Artificial intelligence (AI) sometimes has been sensationalized by the media. Will AI and computers replace healthcare providers? Likely not, but the technology has begun to trickle down into clinical pathways and applications – including radiology. In the past decade, we have seen developments that offer real benefits from a clinical perspective.

In this paper, Part I explores the advance of AI and machine learning (ML) applications in radiology. Then, Part II shares the art of successfully conducting AI radiology trials from an operational perspective with several case studies.

Part 1: The Advances of AI and ML in Radiology

Technology Report: AI and ML

Fifteen years ago, radiologists placed films on a lightboard to read them. With the introduction of picture archiving and communication systems (PACS), this process evolved to using computer systems to move images, interpret results, and generate reports. This advance led to a host of developments around automation and understanding what could be seen in pixels beyond the human eye’s capabilities.

The industry began using ML in mammography for image interpretation. Technology development stalled until the emergence of neural networks. Based on a biologic neurologic system, these computer algorithms formed an artificial network of interconnected computer neurons. Today, the convolutional neural network (CNN) is an extensive, computer-generated neural network that recognizes image patterns.

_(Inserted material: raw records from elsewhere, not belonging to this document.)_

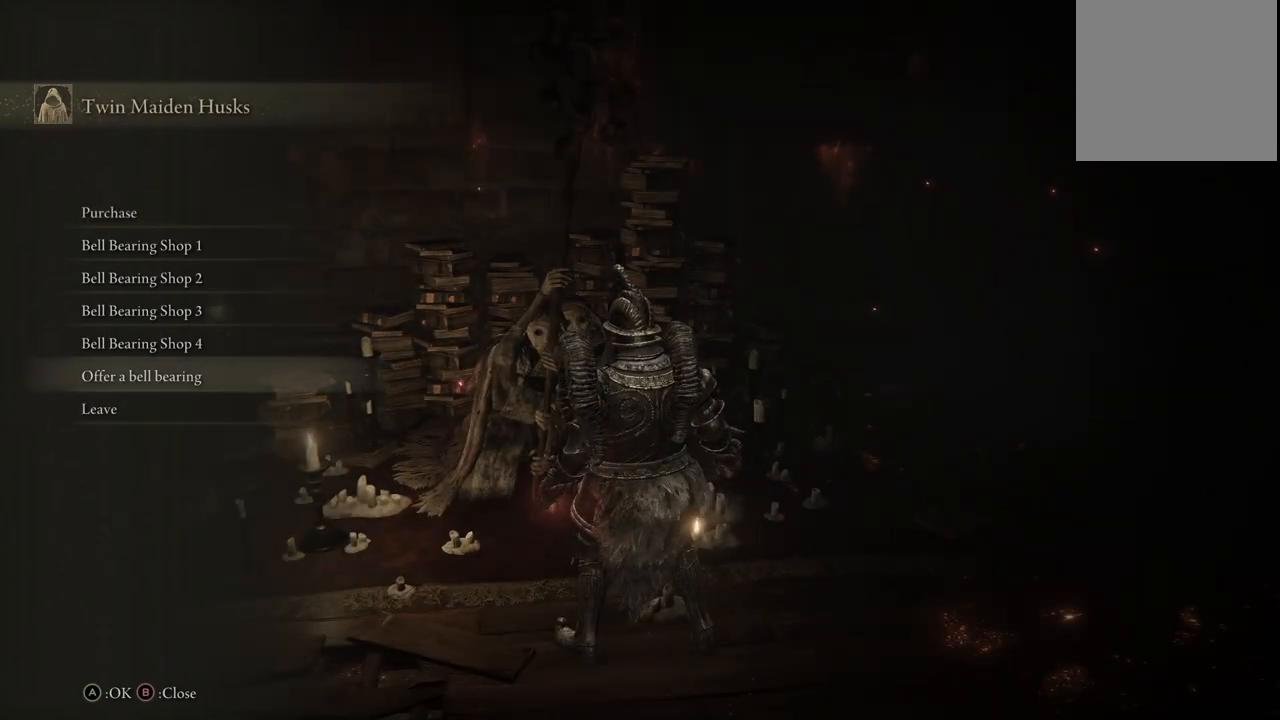
{"buttons": ["DPAD_DOWN"], "left_stick": "center", "right_stick": "center", "events": [[83, "DPAD_DOWN", "down"], [133, "DPAD_DOWN", "up"], [233, "DPAD_DOWN", "down"], [333, "DPAD_DOWN", "up"], [417, "DPAD_DOWN", "down"]]}
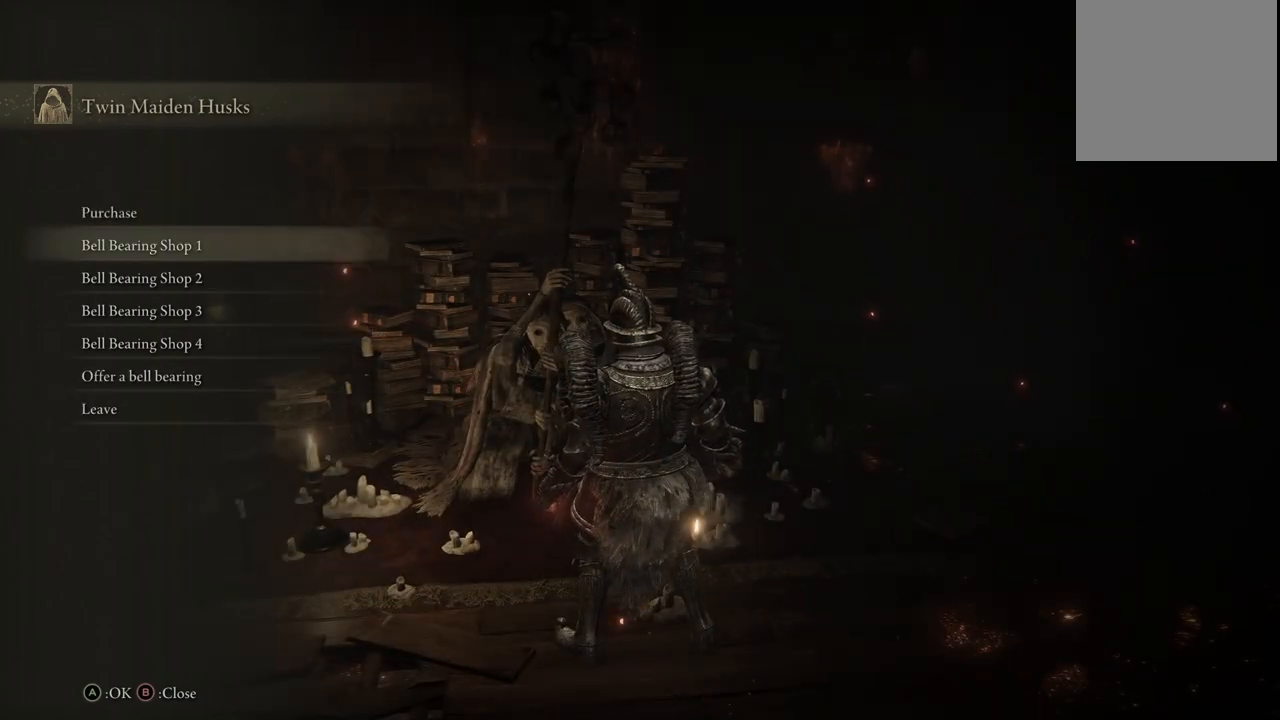
{"buttons": ["A"], "left_stick": "center", "right_stick": "center", "events": [[17, "DPAD_DOWN", "up"], [267, "DPAD_UP", "down"], [350, "DPAD_UP", "up"], [417, "A", "down"]]}
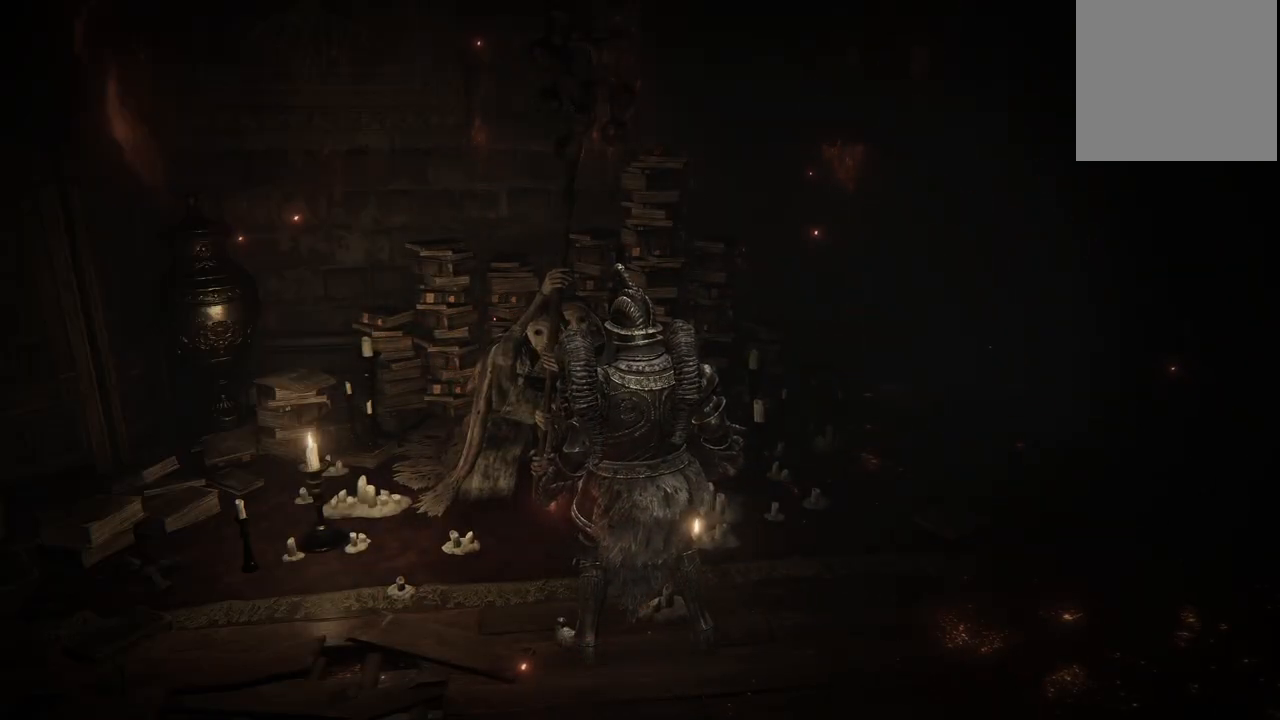
{"buttons": [], "left_stick": "center", "right_stick": "center", "events": [[50, "A", "up"], [233, "DPAD_UP", "down"], [333, "DPAD_UP", "up"]]}
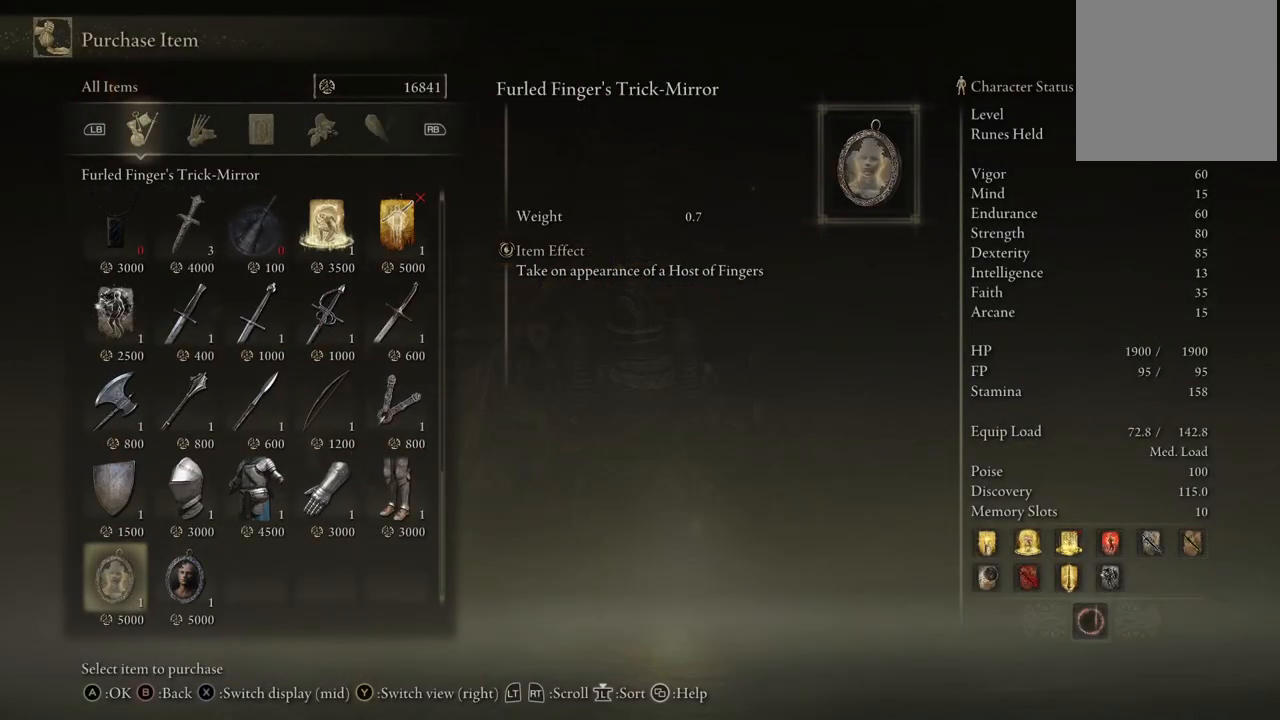
{"buttons": [], "left_stick": "center", "right_stick": "center", "events": []}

At WCG, we see two concepts in AI algorithm development that apply to radiology and clinical trials:

Predefined engineered features and traditional machine learning help detect abnormalities in an image. The computer looks for a predefined set of items, including texture, a histogram, or a shape. The computer is shaped with expert knowledge to understand that imagery, make a selection, and possibly make a classification. Classic use detects calcifications or masses on a mammogram, where the computer detects an aberration in pixel density or heterogeneity.

Deep learning uses computer intelligence to assess a finding. The computer finds an abnormality and then uses convolution layers for feature map extraction. For example, a computer algorithm understands if an abnormality on an image meets a threshold representing cancer. This leap in engineering makes these algorithms clinically relevant.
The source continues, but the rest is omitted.